**What is being asked**
The answer must be every line of the records below that holds the word "investment".

Content starts

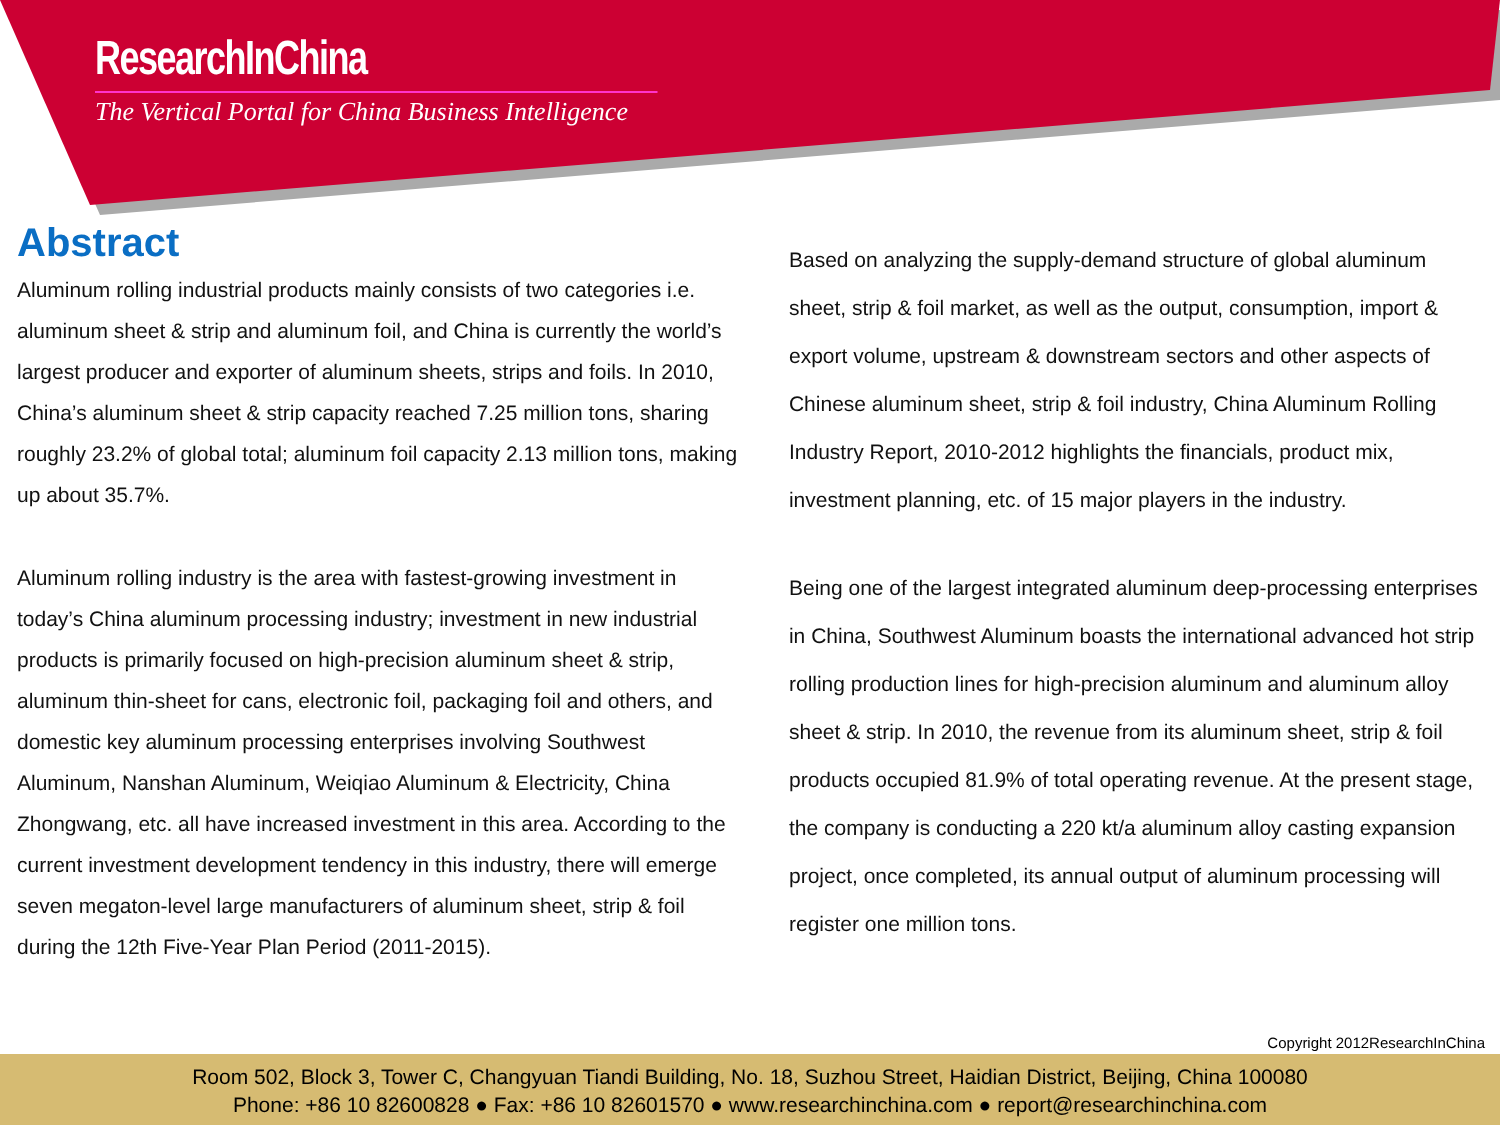ResearchInChina
The Vertical Portal for China Business Intelligence
Abstract
Aluminum rolling industrial products mainly consists of two categories i.e. aluminum sheet & strip and aluminum foil, and China is currently the world’s largest producer and exporter of aluminum sheets, strips and foils. In 2010, China’s aluminum sheet & strip capacity reached 7.25 million tons, sharing roughly 23.2% of global total; aluminum foil capacity 2.13 million tons, making up about 35.7%.
Aluminum rolling industry is the area with fastest-growing investment in today’s China aluminum processing industry; investment in new industrial products is primarily focused on high-precision aluminum sheet & strip, aluminum thin-sheet for cans, electronic foil, packaging foil and others, and domestic key aluminum processing enterprises involving Southwest Aluminum, Nanshan Aluminum, Weiqiao Aluminum & Electricity, China Zhongwang, etc. all have increased investment in this area. According to the current investment development tendency in this industry, there will emerge seven megaton-level large manufacturers of aluminum sheet, strip & foil during the 12th Five-Year Plan Period (2011-2015).
Based on analyzing the supply-demand structure of global aluminum sheet, strip & foil market, as well as the output, consumption, import & export volume, upstream & downstream sectors and other aspects of Chinese aluminum sheet, strip & foil industry, China Aluminum Rolling Industry Report, 2010-2012 highlights the financials, product mix, investment planning, etc. of 15 major players in the industry.
Being one of the largest integrated aluminum deep-processing enterprises in China, Southwest Aluminum boasts the international advanced hot strip rolling production lines for high-precision aluminum and aluminum alloy sheet & strip. In 2010, the revenue from its aluminum sheet, strip & foil products occupied 81.9% of total operating revenue. At the present stage, the company is conducting a 220 kt/a aluminum alloy casting expansion project, once completed, its annual output of aluminum processing will register one million tons.
Copyright 2012ResearchInChina
Room 502, Block 3, Tower C, Changyuan Tiandi Building, No. 18, Suzhou Street, Haidian District, Beijing, China 100080
Phone: +86 10 82600828 ● Fax: +86 10 82601570 ● www.researchinchina.com ● report@researchinchina.com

Content ends

**Exercise result**
Aluminum rolling industry is the area with fastest-growing investment in today’s China aluminum processing industry; investment in new industrial products is primarily focused on high-precision aluminum sheet & strip, aluminum thin-sheet for cans, electronic foil, packaging foil and others, and domestic key aluminum processing enterprises involving Southwest Aluminum, Nanshan Aluminum, Weiqiao Aluminum & Electricity, China Zhongwang, etc. all have increased investment in this area. According to the current investment development tendency in this industry, there will emerge seven megaton-level large manufacturers of aluminum sheet, strip & foil during the 12th Five-Year Plan Period (2011-2015).
Based on analyzing the supply-demand structure of global aluminum sheet, strip & foil market, as well as the output, consumption, import & export volume, upstream & downstream sectors and other aspects of Chinese aluminum sheet, strip & foil industry, China Aluminum Rolling Industry Report, 2010-2012 highlights the financials, product mix, investment planning, etc. of 15 major players in the industry.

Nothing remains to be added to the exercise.